Tim Cook Is Stepping Down -- The End of an Era at Apple
It's Official. Tim Cook Is Leaving.
On April 21, 2026, Apple confirmed what had been rumored for months: Tim Cook will step down as CEO on September 1, 2026, transitioning to Executive Chairman of the Board. John Ternus, currently SVP of Hardware Engineering, will take the helm.
A chapter that began under the worst possible circumstances — Steve Jobs passing away just six weeks after Cook formally took over in 2011 — is closing on very different terms.
The Numbers Don't Lie
When Cook became CEO, Apple was worth roughly $350 billion. Today, it's a $4 trillion company.
Over 15 years:
- Revenue grew from $108 billion to $416 billion
- Profit increased by over 350%
- Apple Services alone now generates $30+ billion per quarter
- The active device ecosystem crossed 2.5 billion devices
These are not good numbers. These are historically anomalous numbers.
What Cook Actually Did
Jobs built the iPhone. Cook built the machine that sells it to the world — and then built an entirely new business on top of it.
The App Store, Apple Pay, Apple Watch, AirPods, the Services division — none of these were Jobs' ideas. They were Cook's bets. Some were obvious in hindsight. None were obvious at the time.
What Cook understood, better than almost anyone, is that a product platform can become a financial platform. The iPhone isn't just a phone. It's a tollbooth. He built the toll booths, then built a city around them.
He was also the person who quietly, methodically made Apple's supply chain the envy of the industry — a competitive moat that protected the company through global disruptions that would have crippled less disciplined organizations.
The Fair Criticism
Cook's Apple has been slower on the frontier.
AI is the obvious example. While OpenAI, Google, and Anthropic redefined what software can do, Apple's Siri spent years being the butt of the joke. Apple Intelligence, announced with much fanfare, has underwhelmed. The company that once set the pace has spent the last few years catching up.
Whether that's Cook's fault or simply the nature of where Apple sits — a company that sells trust and polish, not experiments — is a fair debate. But it's a debate his successor will have to settle.
John Ternus: The Engineer CEO
Ternus is a hardware guy. He's the mind behind Apple Silicon — the M-series chips that turned the Mac from a product line in decline into arguably the best personal computers on earth.
That pedigree is interesting. Apple's last great hardware leap (iPhone) came under Jobs. The last great platform shift under Cook was financial (Services).
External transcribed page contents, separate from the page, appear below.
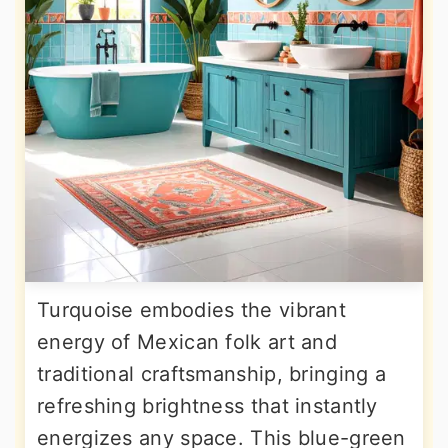
Turquoise embodies the vibrant
energy of Mexican folk art and
traditional craftsmanship, bringing a
refreshing brightness that instantly
energizes any space. This blue-green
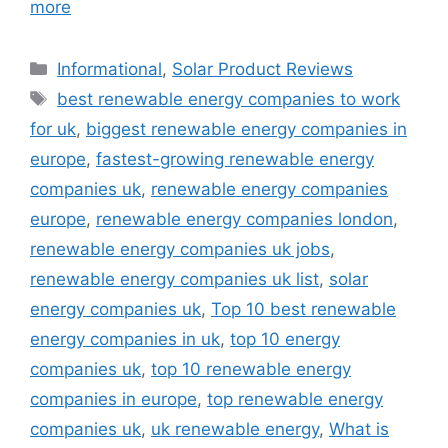
more
Categories
Informational
,
Solar Product Reviews
Tags
best renewable energy companies to work
for uk
,
biggest renewable energy companies in
europe
,
fastest-growing renewable energy
companies uk
,
renewable energy companies
europe
,
renewable energy companies london
,
renewable energy companies uk jobs
,
renewable energy companies uk list
,
solar
energy companies uk
,
Top 10 best renewable
energy companies in uk
,
top 10 energy
companies uk
,
top 10 renewable energy
companies in europe
,
top renewable energy
companies uk
,
uk renewable energy
,
What is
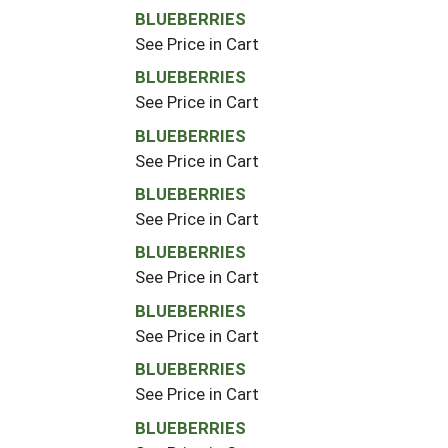
BLUEBERRIES
See Price in Cart
BLUEBERRIES
See Price in Cart
BLUEBERRIES
See Price in Cart
BLUEBERRIES
See Price in Cart
BLUEBERRIES
See Price in Cart
BLUEBERRIES
See Price in Cart
BLUEBERRIES
See Price in Cart
BLUEBERRIES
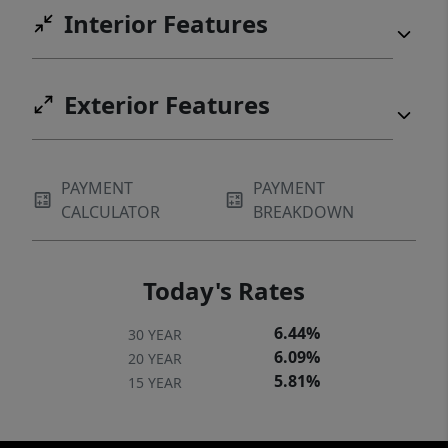
Interior Features
Exterior Features
PAYMENT
PAYMENT
CALCULATOR
BREAKDOWN
Today's Rates
6.44%
30 YEAR
6.09%
20 YEAR
5.81%
15 YEAR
Ternus arriving as AI reshapes computing suggests Apple may be positioning for something architectural — new hardware, new interaction models, new devices.
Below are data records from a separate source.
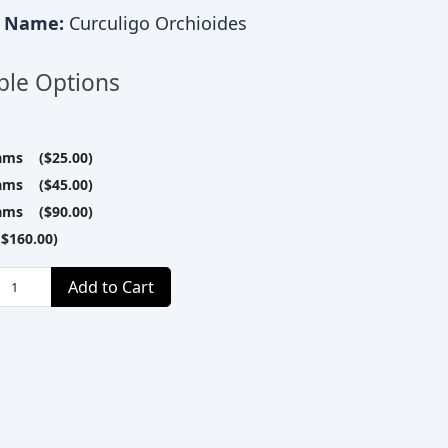
c Name:
Curculigo Orchioides
ble Options
ams ($25.00)
ams ($45.00)
ams ($90.00)
$160.00)
Add to Cart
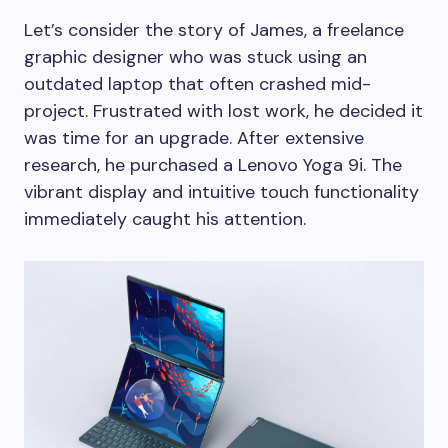
Let’s consider the story of James, a freelance
graphic designer who was stuck using an
outdated laptop that often crashed mid-
project. Frustrated with lost work, he decided it
was time for an upgrade. After extensive
research, he purchased a Lenovo Yoga 9i. The
vibrant display and intuitive touch functionality
immediately caught his attention.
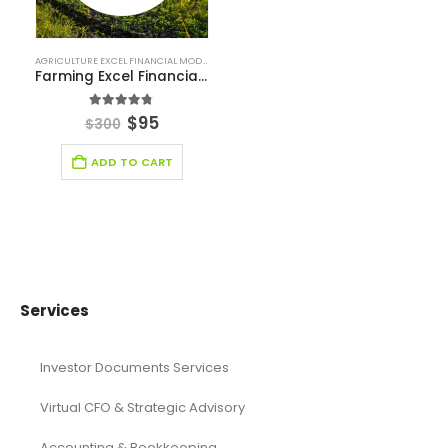
Financial Forecasting Models
Food Industry Excel Financial Model
financial model
Financial model excel template
financial modeling
Fintech Industry Financial Model
Fitness Industry Excel Financial Model
Healthcare Industry Financial Model
Leasing Financial Model
Real Estate Financial Model
Restaurant Financial Model
Retail Industry Financial Model
SaaS Industry Financial Model
Services/ Consulting Financial Model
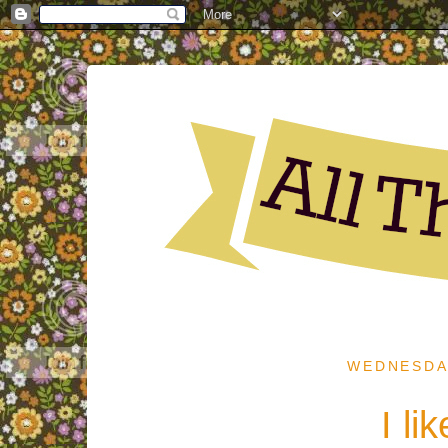
WEDNESDAY
I li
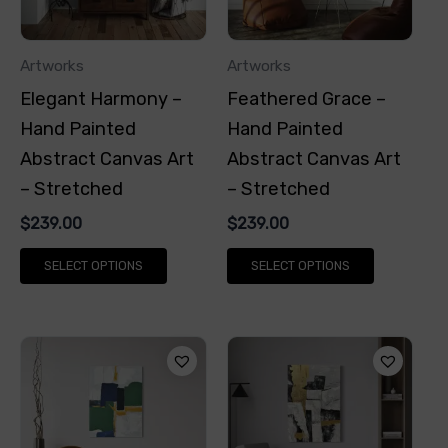
The
The
options
options
Artworks
Artworks
may
may
Elegant Harmony –
Feathered Grace –
be
be
Hand Painted
Hand Painted
chosen
chosen
Abstract Canvas Art
Abstract Canvas Art
on
on
– Stretched
– Stretched
the
the
$
239.00
$
239.00
product
product
page
page
SELECT OPTIONS
SELECT OPTIONS
This
This
product
product
has
has
multiple
multiple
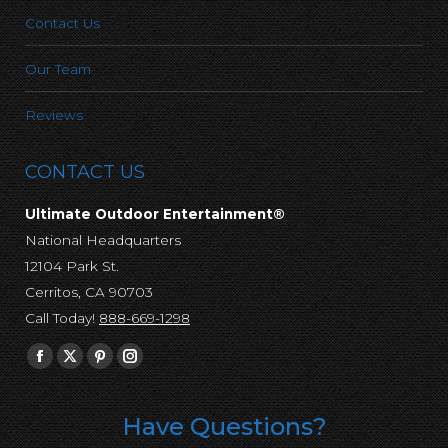
Contact Us
Our Team
Reviews
CONTACT US
Ultimate Outdoor Entertainment®
National Headquarters
12104 Park St.
Cerritos, CA 90703
Call Today!
888-669-1298
Find us on:
Facebook
X
Pinterest
Instagram
page
page
page
page
opens
opens
opens
opens
Have Questions?
in
in
in
in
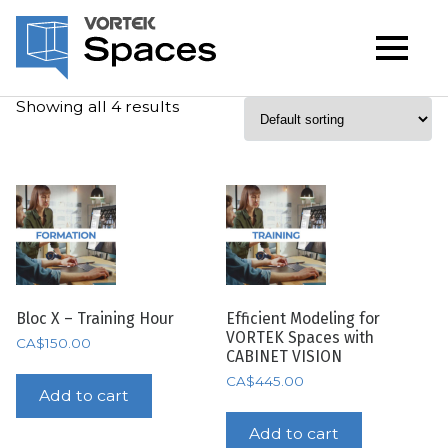
Showing all 4 results
Bloc X – Training Hour
Efficient Modeling for
VORTEK Spaces with
CA$
150.00
CABINET VISION
CA$
445.00
Add to cart
Add to cart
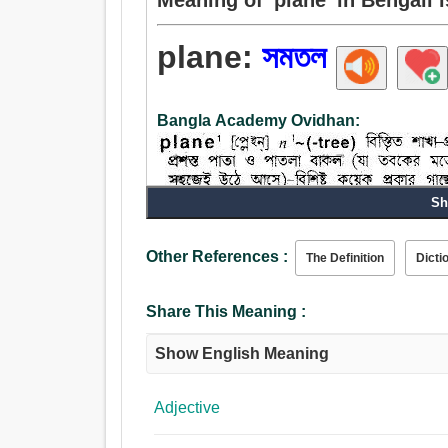
plane:
সমতল
Bangla Academy Ovidhan:
Sh
Other References :
The Definition
Dicti
Share This Meaning :
Show English Meaning
Adjective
The smart glasses and touchscreen MacBook rumors suddenly feel more pointed.
A Graceful Exit
What's notable about Cook's departure is the manner of it. He's not being pushed out. He leaves with Apple healthy, profitable, and respected. He stays on as Chairman, preserving continuity.
Jobs left under the shadow of illness, his successor thrust into an impossible situation.
Cook leaves on his own terms, having turned the impossible situation into the greatest run in corporate history.
That's the legacy. Not a single product. A 15-year demonstration of what disciplined, principled management looks like at scale.